Als wesentlichen Ansatzpunkt für kostengünstigeres Bauen wird von der
Initiative eine Reduktion des zuletzt üppig wuchernden
Normendickichts angesehen. Hier sollten künftig vor jeder neuen Norm
folgende Fragen beantwortet werden: Was kostet sie? Was bringt sie
den Bewohnern? Was nützt sie und wem nützt sie? Zentrales Ziel ist
dabei, das Kostenbewusstsein und die Praxisnähe für die Normanwender
in den Fokus zu stellen.

Ein breites Feld für maßvolle Vereinfachungen ortet die Plattform
Wohnungsbau auch bei der Barrierefreiheit sowie dem Brand- und
Schallschutz.

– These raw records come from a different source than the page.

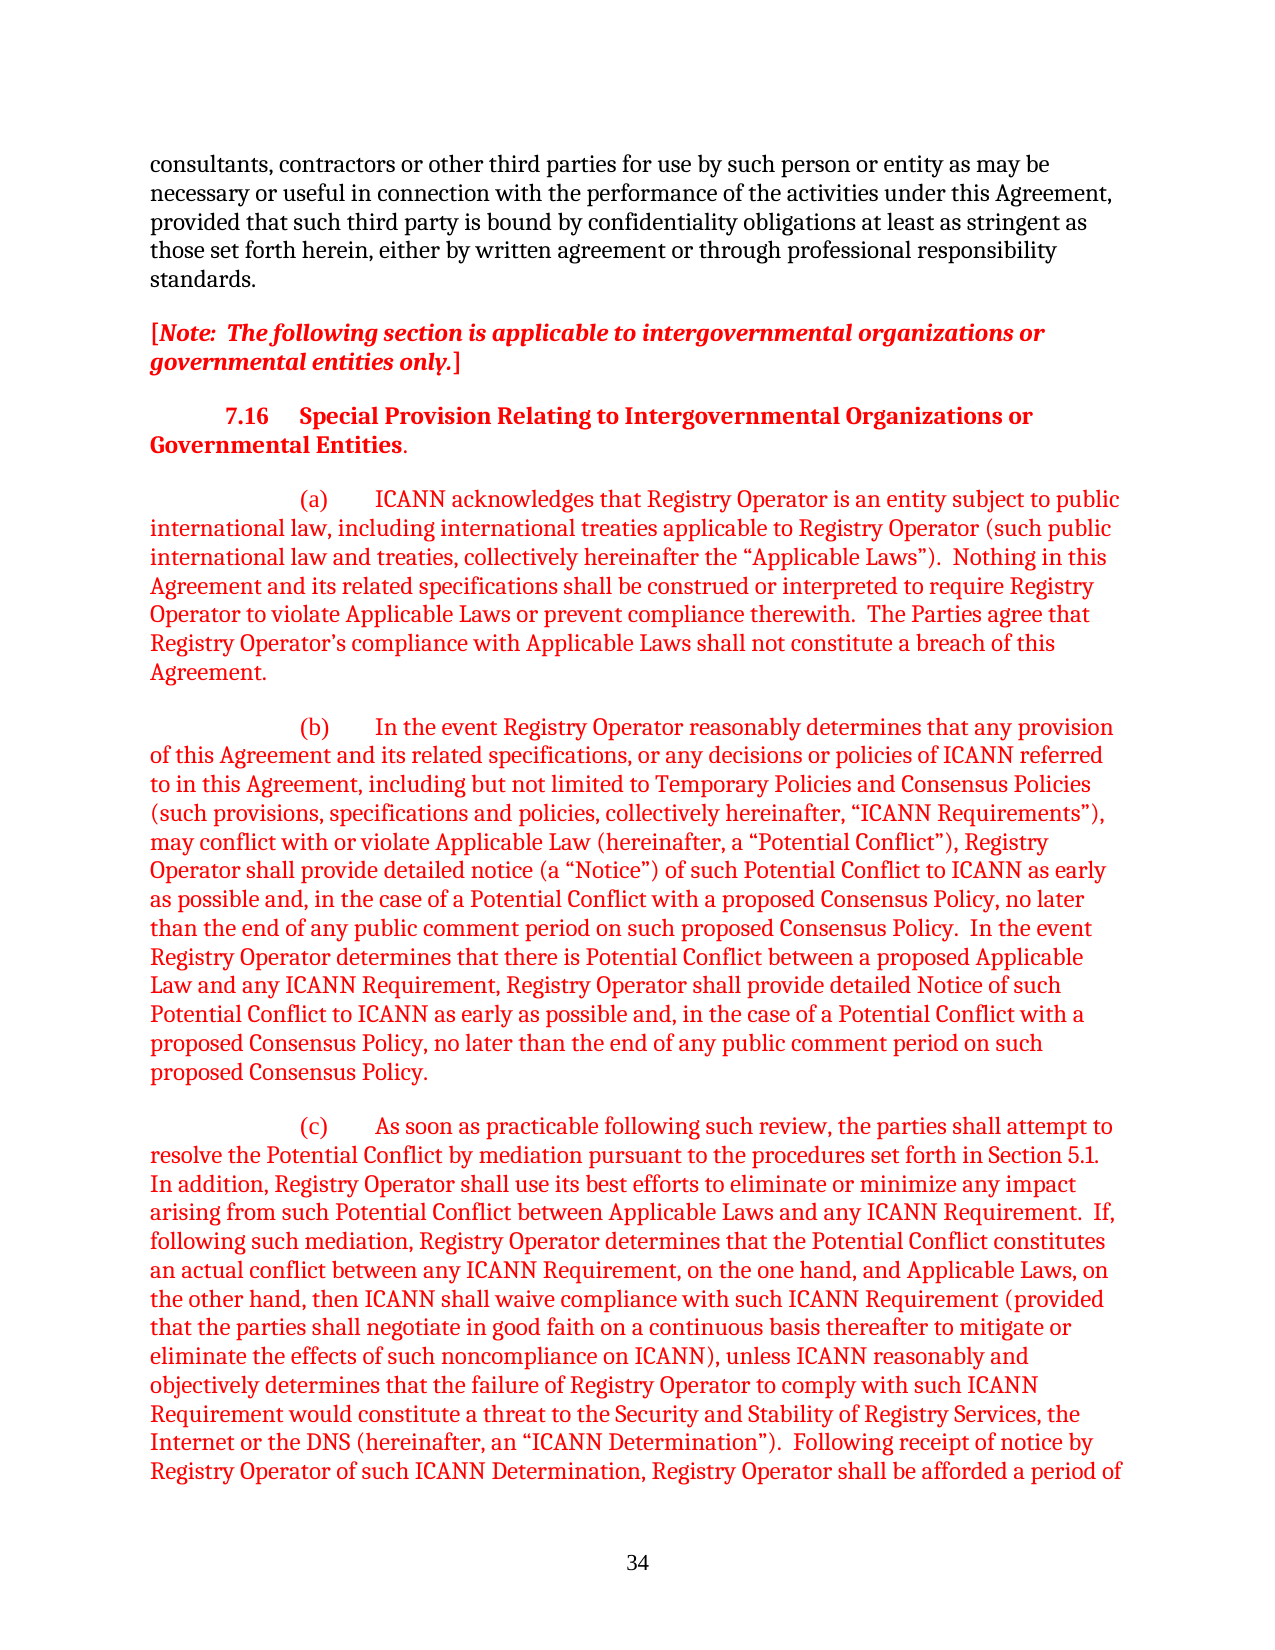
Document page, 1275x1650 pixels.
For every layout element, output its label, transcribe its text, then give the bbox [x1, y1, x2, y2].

list 7.16 Special Provision Relating to Intergovernmental Organizations or Governmental Entities. [150, 401, 1125, 459]
list (a) ICANN acknowledges that Registry Operator is an entity subject to public international law, including international treaties applicable to Registry Operator (such public international law and treaties, collectively hereinafter the “Applicable Laws”). Nothing in this Agreement and its related specifications shall be construed or interpreted to require Registry Operator to violate Applicable Laws or prevent compliance therewith. The Parties agree that Registry Operator’s compliance with Applicable Laws shall not constitute a breach of this Agreement. [150, 484, 1125, 687]
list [150, 1111, 1125, 1486]
text [Note: The following section is applicable to intergovernmental organizations or governmental entities only.] [150, 319, 1125, 376]
list (b) In the event Registry Operator reasonably determines that any provision of this Agreement and its related specifications, or any decisions or policies of ICANN referred to in this Agreement, including but not limited to Temporary Policies and Consensus Policies (such provisions, specifications and policies, collectively hereinafter, “ICANN Requirements”), may conflict with or violate Applicable Law (hereinafter, a “Potential Conflict”), Registry Operator shall provide detailed notice (a “Notice”) of such Potential Conflict to ICANN as early as possible and, in the case of a Potential Conflict with a proposed Consensus Policy, no later than the end of any public comment period on such proposed Consensus Policy. In the event Registry Operator determines that there is Potential Conflict between a proposed Applicable Law and any ICANN Requirement, Registry Operator shall provide detailed Notice of such Potential Conflict to ICANN as early as possible and, in the case of a Potential Conflict with a proposed Consensus Policy, no later than the end of any public comment period on such proposed Consensus Policy. [150, 712, 1125, 1086]
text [150, 150, 1125, 294]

Was die energetischen Anforderungen der
Wohnbauförderung betrifft, spricht sich die Initiative für eine
Rückkehr auf den kosteneffizienteren Standard der Generation
„Wohnbauförderung 2010“ und damit dem Niedrigenergiehaus als
Standardbauweise aus.

Als gewichtiger Kostentreiber hat sich auch die in den Bundesländern
unterschiedlich geregelte Stellplatzverpflichtung erwiesen. Hier
plädiert die Plattform, die Errichtung von Stellplätzen künftig in
die Verantwortung der Bauträger zu legen.

Flankierend zum Baukosteneinsparungsprogramm braucht es zur
Kostendämpfung im Wohnungsneubau auch wirksame Maßnahmen zur
Grundstücksmobilisierung und praxisgerechte Regelungen für
Nachverdichtungen im Bestand.

„Wenn mehr als ein Drittel des Haushaltseinkommens fürs Wohnen
aufgewendet werden muss, wird der Wirtschaft Kaufkraft entzogen.
Nicht zuletzt deshalb muss Wohnen leistbar bleiben“, betont Georg
Bursik, Vorsitzender des Forschungsverbandes der österreichischen
Baustoffindustrie. Gerade auch deshalb müsse künftig „der
Kosten-Faktor für den Bewohner wieder stärker in den Blickpunkt des
Bauens rücken. Nicht alles, was technisch machbar ist, hat auch für
den Endverbraucher denselben Stellenwert”, erklärte GBV-Obmann
Stellvertreter Alfred Graf abschließend.